Petraeus sometimes talked about an army of “pentathlete” soldiers and counterinsurgency as one piece in a broader doctrine of “full-spectrum operations”: the art of conducting offense, defense, and stability operations not just over a three-block span, as General Krulak had envisioned, but simultaneously across an entire province or country.

But this raised Wass de Czege’s question all over: Was the concept realistic? Not all students were graduate students; not all athletes were pentathletes. Could all soldiers be three-block warriors and full-spectrum operators? Was this, as Wass de Czege insisted, a lot harder than the manual implied—a lot harder than the Army and the nation could manage?

Over the next few weeks, the draft chapters were revised to tie up loose ends, tone down exaggerations, and fill gaps that the discussions had uncovered. A few bureaucratic battles would persist for several months over a handful of these issues. But the larger critiques—whether historical parallels were valid, how to balance the three-block war, how to define “legitimacy,” and whether COIN was a feasible goal for the American Army in the modern world—were left unresolved, for the most part unaddressed.

•  •  •

On the second morning of the conference, before the discussions resumed, Crane, Nagl, Horvath, and Eliot Cohen woke up early and met at the Santa Fe Depot Diner in downtown Leavenworth to discuss writing an article for Military Review: a précis of the first two chapters that would serve as a bit of “advertising and marketing,” as they called it, for the full field manual to come. They dashed off an outline over breakfast; Nagl and Crane tweaked the prose. Bill Darley, the journal’s editor, published the article in the next issue under the title “Principles, Imperatives, and Paradoxes of Counterinsurgency.”

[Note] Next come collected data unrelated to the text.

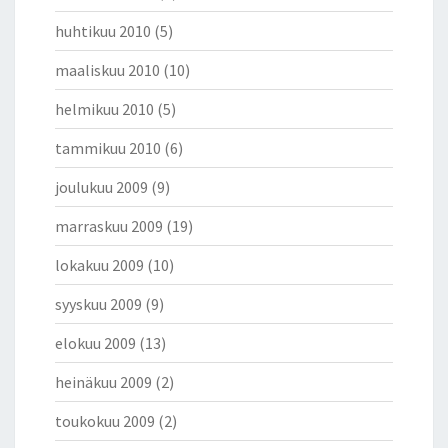
huhtikuu 2010
(5)
maaliskuu 2010
(10)
helmikuu 2010
(5)
tammikuu 2010
(6)
joulukuu 2009
(9)
marraskuu 2009
(19)
lokakuu 2009
(10)
syyskuu 2009
(9)
elokuu 2009
(13)
heinäkuu 2009
(2)
toukokuu 2009
(2)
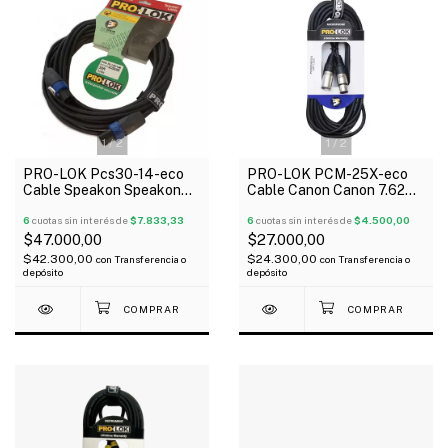
1
/
2
1
/
2
PRO-LOK Pcs30-14-eco
PRO-LOK PCM-25X-eco
Cable Speakon Speakon
Cable Canon Canon 7.62
9.14 Mts Para Bafles
Mts 6mm Ficha Metálica
6
cuotas sin interés de
$7.833,33
6
cuotas sin interés de
$4.500,00
$47.000,00
$27.000,00
$42.300,00
$24.300,00
con
Transferencia o
con
Transferencia o
depósito
depósito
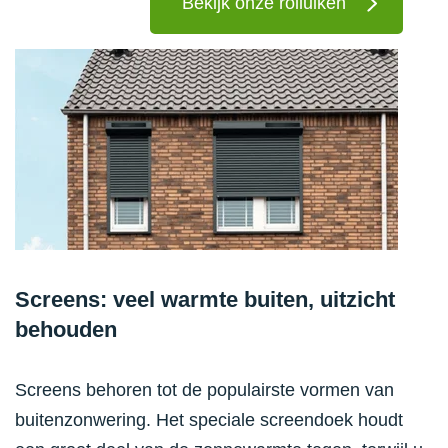
Bekijk onze rolluiken
Screens: veel warmte buiten, uitzicht
behouden
Screens behoren tot de populairste vormen van
buitenzonwering. Het speciale screendoek houdt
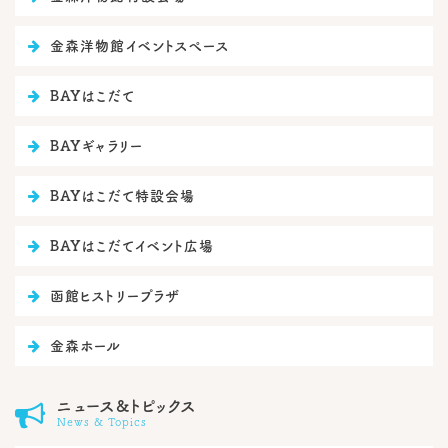

金森洋物館イベントスぺース

BAYはこだて

BAYギャラリー

BAYはこだて特設会場

BAYはこだてイベント広場

函館ヒストリープラザ

金森ホール
ニュース&トピックス

News & Topics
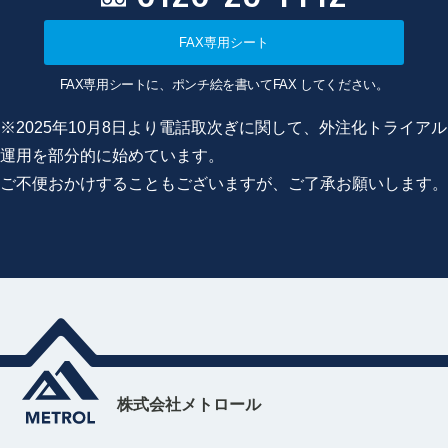
FAX専用シート
FAX専用シートに、ポンチ絵を書いてFAX してください。
※2025年10月8日より電話取次ぎに関して、外注化トライアル
運用を部分的に始めています。
ご不便おかけすることもございますが、ご了承お願いします。
株式会社メトロール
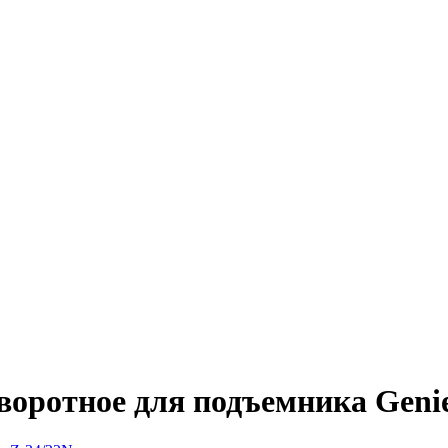
воротное для подъемника Geni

Petraeus had suggested the idea. His goals in this whole enterprise were twofold. First, he wanted to have an Army doctrine on counterinsurgency in place by the time he went back to Iraq, so that he’d have official cover for the new strategy he was intent on imposing. (The finished manual would be published as FM 3-24: Counterinsurgency in December 2006, two months before his return.)

Second, over the long haul, he wanted to force a change in mind-set, to drive a wedge into mainstream Army thinking, to broaden and overhaul the official definition of war in a way that he’d been thinking about and advocating for over twenty years.

This was what the two days in Leavenworth were ultimately about: giving Petraeus the chance to lay out his “big ideas” to a broad range of professionals who would be needed, in one way or another, to join or support the two wars: the fighting war going on now in Iraq and the political war that would go on inside the Pentagon, perhaps for years to come.

Some of the old hands knew what was up. As the session came to a close, Tom Marks turned to one of his Special Forces mates and said, “This cake was already baked. We were the icing.”

For the most part, Marks had no problem with that. In fact, he admired Petraeus’s craft. This was classic information operations, this was what insurgents do—and Marks saw very clearly that Petraeus was staging an insurgency against “big Army.”

In that sense, the conference was a success. In his concluding remarks, Petraeus told the group, “I want to keep the dialogue going. We have a community now.” It started, he said, with Sarah Sewall’s conference in Washington. Actually, it had started well before then. But now it had a leader who wore stars on his epaulets.